The Problem with Giving Away Free Plan Services

In my previous life (long story), I had a brother in law.  Yes, one of those. Despite similar interests, we were never friendly mainly because he had the personality approach that he didn’t care for anyone else. He wasn’t shy with his relatives; he just didn’t care for most of mine. When he was dating my sister, I had tax preparation service where I drafted income tax returns for a flat fee of $150 (it wasn’t very successful).

My sister wanted to use my tax software to complete my brother in law’s (he was the boyfriend at the time) taxes. I said that she could prepare the return as self prepared, but there was no way that I would sign the tax return.
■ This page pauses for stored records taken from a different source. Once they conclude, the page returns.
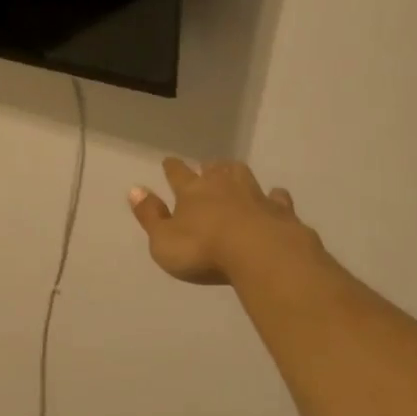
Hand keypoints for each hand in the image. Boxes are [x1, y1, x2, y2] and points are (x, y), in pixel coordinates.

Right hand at [129, 158, 320, 286]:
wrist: (260, 254)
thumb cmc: (203, 250)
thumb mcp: (163, 240)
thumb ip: (150, 216)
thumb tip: (135, 190)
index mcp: (191, 192)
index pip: (178, 174)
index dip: (172, 168)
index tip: (169, 161)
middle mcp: (223, 186)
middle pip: (214, 169)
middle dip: (208, 167)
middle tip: (206, 167)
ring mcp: (255, 196)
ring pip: (244, 175)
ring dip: (236, 173)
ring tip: (234, 173)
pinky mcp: (281, 211)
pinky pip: (277, 198)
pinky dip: (274, 197)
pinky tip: (275, 197)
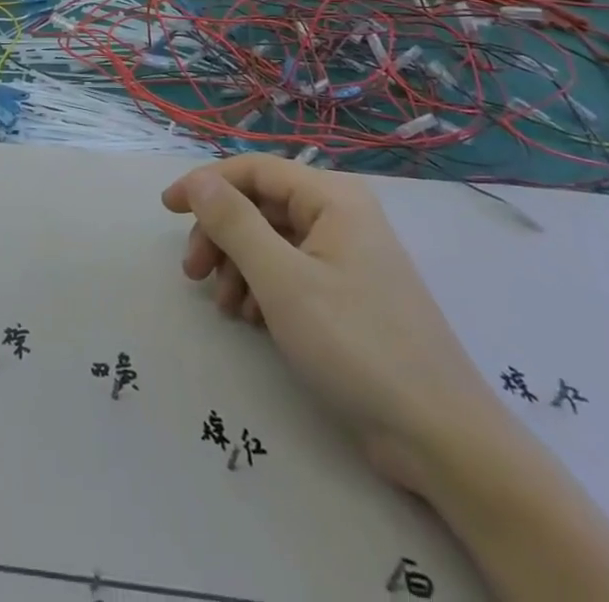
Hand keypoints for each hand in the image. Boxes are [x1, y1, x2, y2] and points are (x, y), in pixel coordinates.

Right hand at [162, 155, 504, 491]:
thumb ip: (233, 223)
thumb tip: (198, 181)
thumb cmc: (356, 345)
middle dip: (221, 235)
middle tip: (192, 273)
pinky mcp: (349, 294)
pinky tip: (250, 320)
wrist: (441, 439)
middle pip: (260, 206)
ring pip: (271, 240)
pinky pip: (291, 270)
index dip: (206, 184)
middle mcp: (341, 215)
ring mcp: (347, 256)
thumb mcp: (282, 280)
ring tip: (224, 307)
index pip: (254, 169)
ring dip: (238, 266)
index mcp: (332, 197)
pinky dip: (262, 288)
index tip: (167, 210)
I felt the fact that he could use my tax software for free was enough; I didn’t have to sign it for it to be filed.

My point of refusing to sign the return was unpopular, but felt that it had to be taken. My view is that my time and work is valuable and if you give you something for free, it really has no value to the one receiving that free service because they feel that it’s not worth anything if they get it for free. Free services is not the same as getting a free IPad for signing up with a cable provider because people can assign a value to an IPad and have no idea the value of a service.

So when I hear plan providers giving away free services such as a free investment lineup review, I have a lot of fear that these providers are giving away something of value to plan sponsors who don’t think it has any value. A financial advisor giving away a fiduciary analysis to a potential client plan sponsor probably finds a lot of time that they gave away something for free when that plan sponsor retains their current advisor.

Believe me, I know. As you know, I do a plan review called the Retirement Plan Tune-Up for $750. While I think the price can’t be beat for the level of review, I have not made as many of these reviews as I think the markets warrants it. A year or so ago, I was contacted by a Northeast registered investment advisor who suggested we could team up on these reviews to his current or prospective clients. He asked if I could do a Plan Tune-Up for a prospective client with this first review being on the house. I did it for free and it’s been about a year and a month since I have heard from him. I gave away something of value for free and got the short end of the stick. Needless to say, that was the first and last of the free Retirement Plan Tune-Ups.

So my two cents is that any service you’re interested in giving it away for free, ask for some remuneration even if it’s negligible because it at least demonstrates to the plan sponsor that it has some value and therefore, can’t be chucked away as yesterday’s garbage.